I already did the thing that terrifies so many people, and gained a crapton of weight (I know, I’m so brave). And I have to tell you, that while things could be better, they’re actually not bad. I still manage to have friends, a good job, a happy relationship and many other things that thin people enjoy. It’s not actually that scary (unless you’re in a position where you have to sit on one of those plastic garden patio chairs. That shit is frightening).

The issue is that fear of fat now appears to go hand in hand with fear of food – and if fear of food isn’t disordered, then I don’t know what is. And I say that as someone with a history of disordered eating. Your relationship with food is in seriously bad shape if you’re scared of it.

Your body needs food to fuel everything that it does. My body. being fairly hefty, needs a lot of fuel to just get around. So I used one of the many free tools available to find out how much fuel my body uses every day, and how much I need to eat to maintain my weight.
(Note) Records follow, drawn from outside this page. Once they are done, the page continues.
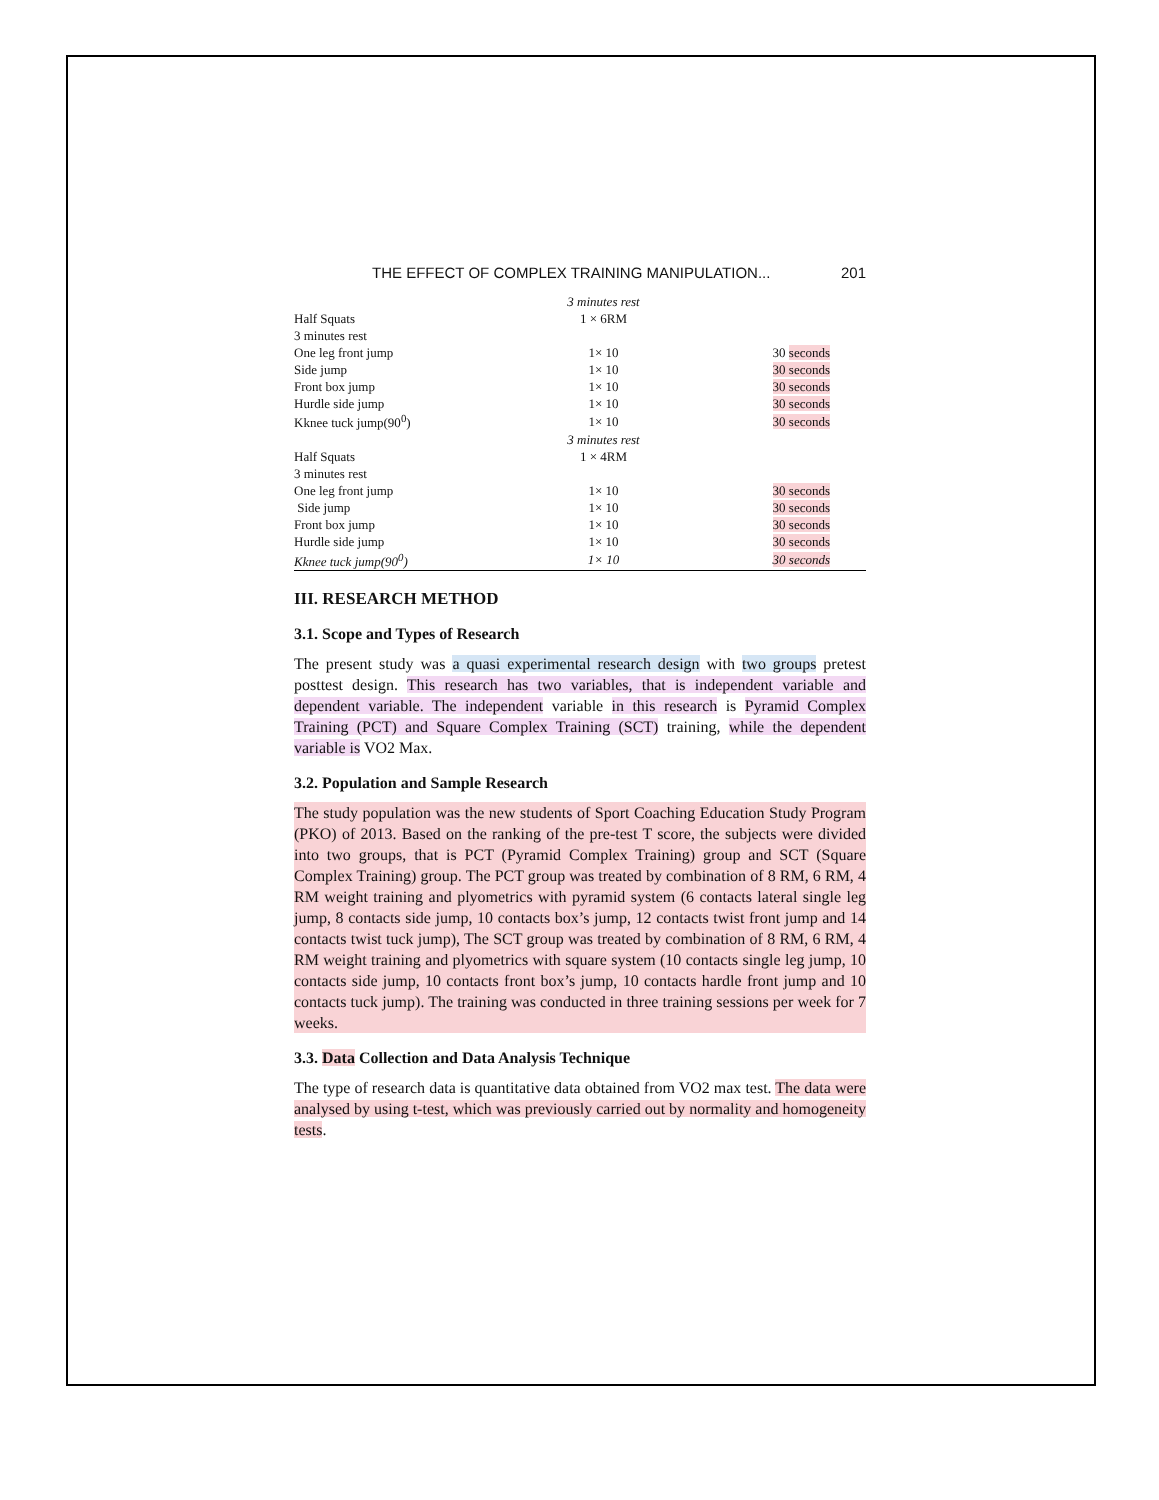THE EFFECT OF COMPLEX TRAINING MANIPULATION... 201
| | 3 minutes rest | |
| Half Squats | 1 × 6RM | |
| 3 minutes rest | | |
| One leg front jump | 1× 10 | 30 seconds |
| Side jump | 1× 10 | 30 seconds |
| Front box jump | 1× 10 | 30 seconds |
| Hurdle side jump | 1× 10 | 30 seconds |
| Kknee tuck jump(90<sup>0</sup>) | 1× 10 | 30 seconds |
| | 3 minutes rest | |
| Half Squats | 1 × 4RM | |
| 3 minutes rest | | |
| One leg front jump | 1× 10 | 30 seconds |
| Side jump | 1× 10 | 30 seconds |
| Front box jump | 1× 10 | 30 seconds |
| Hurdle side jump | 1× 10 | 30 seconds |
| Kknee tuck jump(90<sup>0</sup>) | 1× 10 | 30 seconds |
III. RESEARCH METHOD
3.1. Scope and Types of Research
The present study was a quasi experimental research design with two groups pretest posttest design. This research has two variables, that is independent variable and dependent variable. The independent variable in this research is Pyramid Complex Training (PCT) and Square Complex Training (SCT) training, while the dependent variable is VO2 Max.
3.2. Population and Sample Research
The study population was the new students of Sport Coaching Education Study Program (PKO) of 2013. Based on the ranking of the pre-test T score, the subjects were divided into two groups, that is PCT (Pyramid Complex Training) group and SCT (Square Complex Training) group. The PCT group was treated by combination of 8 RM, 6 RM, 4 RM weight training and plyometrics with pyramid system (6 contacts lateral single leg jump, 8 contacts side jump, 10 contacts box’s jump, 12 contacts twist front jump and 14 contacts twist tuck jump), The SCT group was treated by combination of 8 RM, 6 RM, 4 RM weight training and plyometrics with square system (10 contacts single leg jump, 10 contacts side jump, 10 contacts front box’s jump, 10 contacts hardle front jump and 10 contacts tuck jump). The training was conducted in three training sessions per week for 7 weeks.
3.3. Data Collection and Data Analysis Technique
The type of research data is quantitative data obtained from VO2 max test. The data were analysed by using t-test, which was previously carried out by normality and homogeneity tests.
To lose 1lb of fat a week I need to create a calorific defecit of 500 per day, to lose 2lbs a week, this needs to be 1,000 a day. Because cutting 1,000 calories a day is  going to cause the food grumps, I do this with a combination of reduced calorie intake and exercise. I’m not hungry. I’m eating lots of food. And that’s a GOOD THING. Because to reduce my calorie intake I reduced the junk and sugar, and instead fill my body with good, healthy fuel in decent portions. I’m not hungry. And I’m losing weight. Because it’s entirely possible to do with the right research and the right approach.

Anyone who has ever tried to severely restrict calories while trying to do everything else that they do every day already knows this. Your head hurts for a reason. You’re grumpy and snippy for a reason. You can’t concentrate for a reason. Your body is UNHAPPY. Feed it!

If you decide that you’d rather be thin even if that also means weak and ill, then by all means go ahead. But I’m choosing lean and strong.